The Atchison, Topeka and Santa Fe Railroad's class 759 locomotive no. 761 was built around 1890. When active, it was used on the railroad's mainline between Chicago and the west. No. 761 is plinthed next to the historic Wickenburg, Arizona train depot that is now the town's visitor center.
The Colorado & Southern (C&S) narrow gauge no. 60 is on display in Idaho Springs, Colorado, while C&S no. 71 is in Central City, Colorado.
A Ks1 class 2-8-0, no. 630, is run and maintained in Chattanooga, Tennessee by the Tennessee Valley Railroad Museum. In 2014 this locomotive participated in the Norfolk Southern 21st Century Steam program.
In 1992, the Western Maryland Scenic Railroad acquired a 1916 Baldwin Lake Superior and Ispheming railroad 2-8-0 which was numbered 34. The Locomotive was restored to operating condition and changed cosmetically to look like an original Western Maryland Railway 2-8-0. The locomotive was renumbered to 734 in honor, so to speak, of the H-7 (701-764) class of 2-8-0 that the Western Maryland harbored and of which none were preserved.
Great Western no. 60, built in August 1937 by the American Locomotive Company in Schenectady, New York, is currently operated on the Black River and Western Railroad (BR&W) in Ringoes, New Jersey. No. 60 originally operated on the Great Western Railway of Colorado (GWR).

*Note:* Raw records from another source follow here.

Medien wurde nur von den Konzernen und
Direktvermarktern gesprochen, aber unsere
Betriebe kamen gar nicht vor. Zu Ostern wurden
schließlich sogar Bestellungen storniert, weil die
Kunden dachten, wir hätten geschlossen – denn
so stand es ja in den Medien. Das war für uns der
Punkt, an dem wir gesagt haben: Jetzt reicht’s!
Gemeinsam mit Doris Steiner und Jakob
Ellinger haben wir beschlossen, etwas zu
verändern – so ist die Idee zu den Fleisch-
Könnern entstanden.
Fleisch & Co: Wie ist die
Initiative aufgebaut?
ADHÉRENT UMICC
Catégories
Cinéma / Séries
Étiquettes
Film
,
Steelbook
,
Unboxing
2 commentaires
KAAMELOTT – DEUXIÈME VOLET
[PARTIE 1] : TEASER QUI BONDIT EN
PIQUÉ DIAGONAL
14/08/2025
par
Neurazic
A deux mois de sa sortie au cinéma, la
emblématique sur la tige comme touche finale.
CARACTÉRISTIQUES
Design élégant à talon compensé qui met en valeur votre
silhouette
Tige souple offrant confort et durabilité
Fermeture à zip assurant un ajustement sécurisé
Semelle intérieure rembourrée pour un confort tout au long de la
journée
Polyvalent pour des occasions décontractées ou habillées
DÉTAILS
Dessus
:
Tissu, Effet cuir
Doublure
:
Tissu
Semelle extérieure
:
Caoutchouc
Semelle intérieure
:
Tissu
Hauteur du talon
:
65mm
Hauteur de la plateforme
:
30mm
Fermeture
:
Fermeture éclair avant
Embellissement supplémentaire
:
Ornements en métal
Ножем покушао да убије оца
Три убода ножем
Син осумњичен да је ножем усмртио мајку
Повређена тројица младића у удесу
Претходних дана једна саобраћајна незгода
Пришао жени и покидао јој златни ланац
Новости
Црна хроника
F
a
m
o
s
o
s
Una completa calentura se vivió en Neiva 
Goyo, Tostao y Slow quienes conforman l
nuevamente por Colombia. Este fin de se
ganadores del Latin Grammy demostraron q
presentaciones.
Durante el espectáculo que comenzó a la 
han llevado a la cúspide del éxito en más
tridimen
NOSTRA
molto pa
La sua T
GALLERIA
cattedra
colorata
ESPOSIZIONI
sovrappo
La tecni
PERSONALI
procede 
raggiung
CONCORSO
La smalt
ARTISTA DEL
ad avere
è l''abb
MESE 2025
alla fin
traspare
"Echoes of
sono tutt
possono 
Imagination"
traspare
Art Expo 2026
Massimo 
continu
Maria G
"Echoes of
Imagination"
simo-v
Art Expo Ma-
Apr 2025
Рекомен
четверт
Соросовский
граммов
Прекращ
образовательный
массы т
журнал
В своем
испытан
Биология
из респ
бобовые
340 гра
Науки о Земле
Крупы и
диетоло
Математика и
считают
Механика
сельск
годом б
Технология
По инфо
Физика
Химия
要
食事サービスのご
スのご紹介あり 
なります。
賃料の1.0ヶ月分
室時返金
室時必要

Baldwin Steam Locomotive no. 1702, built in 1942 for the United States Army, was purchased by the Great Smoky Mountains Railroad (GSMR) of Bryson City, NC, in the mid-1990s for use on its scenic railway excursions. After a decade of service, no. 1702 was retired in 2004. In October 2012, a partnership formed between GSMR and Swain County to provide funding to restore the locomotive. In 2013, a complete restoration was launched and the locomotive returned to service during summer 2016.